Page-level text extractions:
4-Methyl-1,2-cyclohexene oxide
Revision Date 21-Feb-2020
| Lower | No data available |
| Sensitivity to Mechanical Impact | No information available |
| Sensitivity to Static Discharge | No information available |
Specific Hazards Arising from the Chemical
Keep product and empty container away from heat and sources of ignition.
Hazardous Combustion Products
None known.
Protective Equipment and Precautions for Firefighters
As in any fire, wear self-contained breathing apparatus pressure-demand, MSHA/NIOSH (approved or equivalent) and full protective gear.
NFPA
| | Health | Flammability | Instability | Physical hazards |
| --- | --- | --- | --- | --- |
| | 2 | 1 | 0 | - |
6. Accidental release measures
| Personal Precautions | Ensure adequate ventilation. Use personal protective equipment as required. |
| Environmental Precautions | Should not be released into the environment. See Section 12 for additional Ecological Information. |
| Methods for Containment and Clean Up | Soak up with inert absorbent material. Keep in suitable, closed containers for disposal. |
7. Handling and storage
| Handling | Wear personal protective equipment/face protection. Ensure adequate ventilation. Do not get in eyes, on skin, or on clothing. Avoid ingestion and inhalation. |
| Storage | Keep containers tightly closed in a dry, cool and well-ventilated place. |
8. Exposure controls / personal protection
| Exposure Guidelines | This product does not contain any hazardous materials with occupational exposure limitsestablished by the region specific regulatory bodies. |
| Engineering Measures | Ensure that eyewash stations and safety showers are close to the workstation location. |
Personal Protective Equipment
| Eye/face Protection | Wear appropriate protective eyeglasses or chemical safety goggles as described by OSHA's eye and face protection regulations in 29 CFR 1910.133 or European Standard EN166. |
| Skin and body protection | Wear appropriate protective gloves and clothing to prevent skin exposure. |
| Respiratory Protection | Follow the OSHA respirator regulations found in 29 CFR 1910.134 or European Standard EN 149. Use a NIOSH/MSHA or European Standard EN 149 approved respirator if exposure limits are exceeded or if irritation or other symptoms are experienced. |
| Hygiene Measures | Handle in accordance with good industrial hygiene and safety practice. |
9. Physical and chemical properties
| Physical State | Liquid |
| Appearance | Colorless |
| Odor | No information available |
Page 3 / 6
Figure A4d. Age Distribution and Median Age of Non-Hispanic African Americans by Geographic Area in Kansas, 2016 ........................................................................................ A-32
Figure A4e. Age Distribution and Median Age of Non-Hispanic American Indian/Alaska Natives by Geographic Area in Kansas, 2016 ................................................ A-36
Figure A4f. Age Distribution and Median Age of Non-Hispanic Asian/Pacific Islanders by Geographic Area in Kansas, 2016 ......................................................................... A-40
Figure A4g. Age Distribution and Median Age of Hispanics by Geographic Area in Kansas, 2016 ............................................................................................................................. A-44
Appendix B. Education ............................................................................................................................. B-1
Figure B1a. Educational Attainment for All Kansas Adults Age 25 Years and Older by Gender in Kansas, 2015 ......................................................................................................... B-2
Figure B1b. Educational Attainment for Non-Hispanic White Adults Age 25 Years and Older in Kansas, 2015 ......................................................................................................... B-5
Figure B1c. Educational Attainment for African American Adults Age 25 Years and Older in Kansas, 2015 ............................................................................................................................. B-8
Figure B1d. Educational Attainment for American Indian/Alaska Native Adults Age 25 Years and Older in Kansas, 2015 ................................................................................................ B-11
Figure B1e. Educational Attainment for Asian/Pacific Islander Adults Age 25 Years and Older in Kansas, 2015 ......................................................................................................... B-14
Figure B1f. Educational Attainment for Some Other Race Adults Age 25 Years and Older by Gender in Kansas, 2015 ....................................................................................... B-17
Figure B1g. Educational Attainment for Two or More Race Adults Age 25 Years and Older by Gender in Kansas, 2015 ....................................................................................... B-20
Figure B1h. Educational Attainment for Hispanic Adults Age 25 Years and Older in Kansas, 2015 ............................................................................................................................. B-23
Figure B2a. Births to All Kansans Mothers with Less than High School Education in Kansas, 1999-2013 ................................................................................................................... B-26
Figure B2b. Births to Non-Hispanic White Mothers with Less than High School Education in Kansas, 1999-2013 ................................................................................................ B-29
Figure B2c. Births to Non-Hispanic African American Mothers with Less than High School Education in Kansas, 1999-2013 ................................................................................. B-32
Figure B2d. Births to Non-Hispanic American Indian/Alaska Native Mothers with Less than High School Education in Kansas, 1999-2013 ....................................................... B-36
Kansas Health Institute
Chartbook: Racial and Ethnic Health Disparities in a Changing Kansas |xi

--

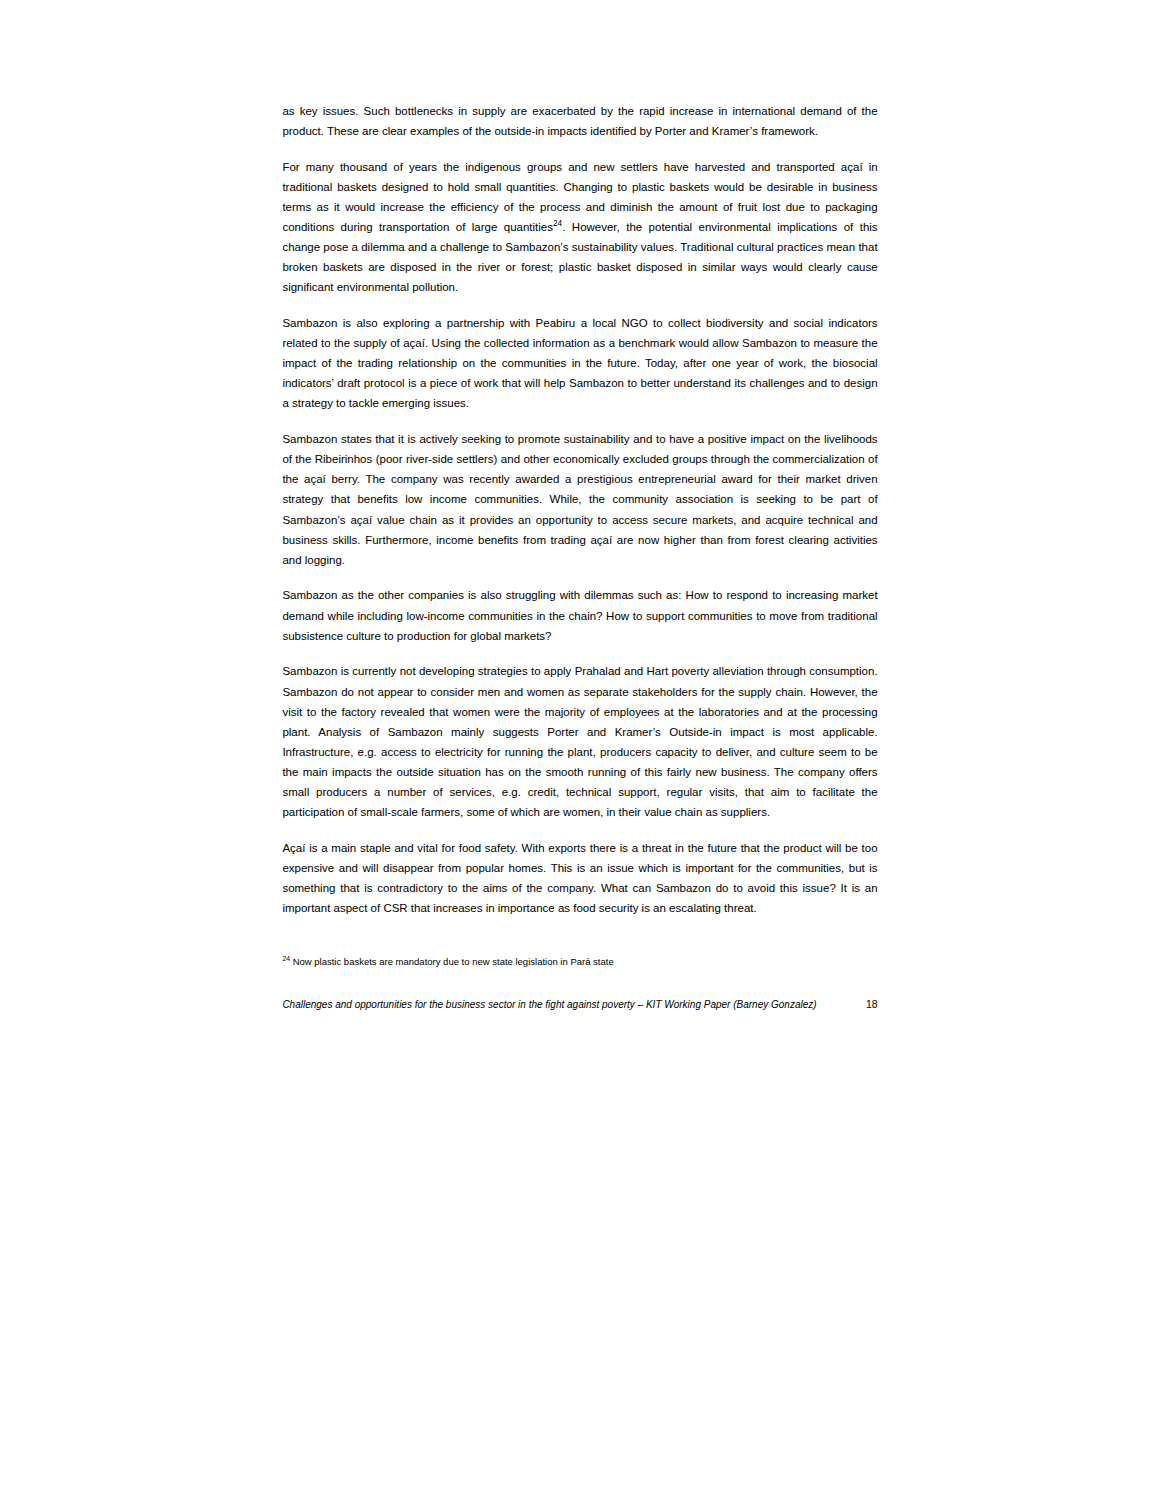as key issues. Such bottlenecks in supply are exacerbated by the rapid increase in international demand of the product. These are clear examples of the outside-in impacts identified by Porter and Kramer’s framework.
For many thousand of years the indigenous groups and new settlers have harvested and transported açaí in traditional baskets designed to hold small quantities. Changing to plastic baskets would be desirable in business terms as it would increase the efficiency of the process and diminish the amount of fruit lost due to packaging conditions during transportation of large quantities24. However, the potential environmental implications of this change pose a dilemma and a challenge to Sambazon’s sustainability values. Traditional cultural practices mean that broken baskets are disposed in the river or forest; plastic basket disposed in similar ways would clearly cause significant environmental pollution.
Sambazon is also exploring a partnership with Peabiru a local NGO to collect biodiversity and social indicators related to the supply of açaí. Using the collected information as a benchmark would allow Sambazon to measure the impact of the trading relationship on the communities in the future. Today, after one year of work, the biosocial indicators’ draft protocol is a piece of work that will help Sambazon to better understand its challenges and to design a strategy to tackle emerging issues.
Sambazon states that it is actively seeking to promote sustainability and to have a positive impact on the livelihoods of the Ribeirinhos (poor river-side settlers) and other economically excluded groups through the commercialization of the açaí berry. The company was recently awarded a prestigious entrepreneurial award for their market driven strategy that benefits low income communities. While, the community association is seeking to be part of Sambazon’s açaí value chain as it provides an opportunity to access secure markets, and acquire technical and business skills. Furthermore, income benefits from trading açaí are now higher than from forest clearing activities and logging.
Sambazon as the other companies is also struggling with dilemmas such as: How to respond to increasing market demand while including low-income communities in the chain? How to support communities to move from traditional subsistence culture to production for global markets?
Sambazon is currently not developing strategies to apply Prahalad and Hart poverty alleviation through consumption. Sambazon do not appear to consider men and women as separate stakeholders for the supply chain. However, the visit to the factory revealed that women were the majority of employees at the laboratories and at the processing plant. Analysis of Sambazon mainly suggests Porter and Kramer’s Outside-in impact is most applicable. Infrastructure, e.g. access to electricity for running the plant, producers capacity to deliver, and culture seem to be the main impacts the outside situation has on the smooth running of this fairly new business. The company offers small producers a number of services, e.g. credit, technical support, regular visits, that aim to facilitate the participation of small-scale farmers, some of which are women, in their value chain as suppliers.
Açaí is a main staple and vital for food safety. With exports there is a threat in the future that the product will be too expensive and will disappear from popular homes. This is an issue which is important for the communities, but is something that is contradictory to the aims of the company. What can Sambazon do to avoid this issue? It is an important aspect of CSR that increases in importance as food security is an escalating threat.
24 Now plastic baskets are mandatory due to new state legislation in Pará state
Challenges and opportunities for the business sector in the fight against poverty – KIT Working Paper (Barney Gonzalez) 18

* * *

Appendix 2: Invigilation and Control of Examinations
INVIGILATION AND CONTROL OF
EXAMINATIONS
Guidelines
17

* **Exercise instructions**:
Go through the entries above, and wherever a line holds the word "adequate", copy that line.

* **Response to this task**:
| Personal Precautions | Ensure adequate ventilation. Use personal protective equipment as required. |
| Handling | Wear personal protective equipment/face protection. Ensure adequate ventilation. Do not get in eyes, on skin, or on clothing. Avoid ingestion and inhalation. |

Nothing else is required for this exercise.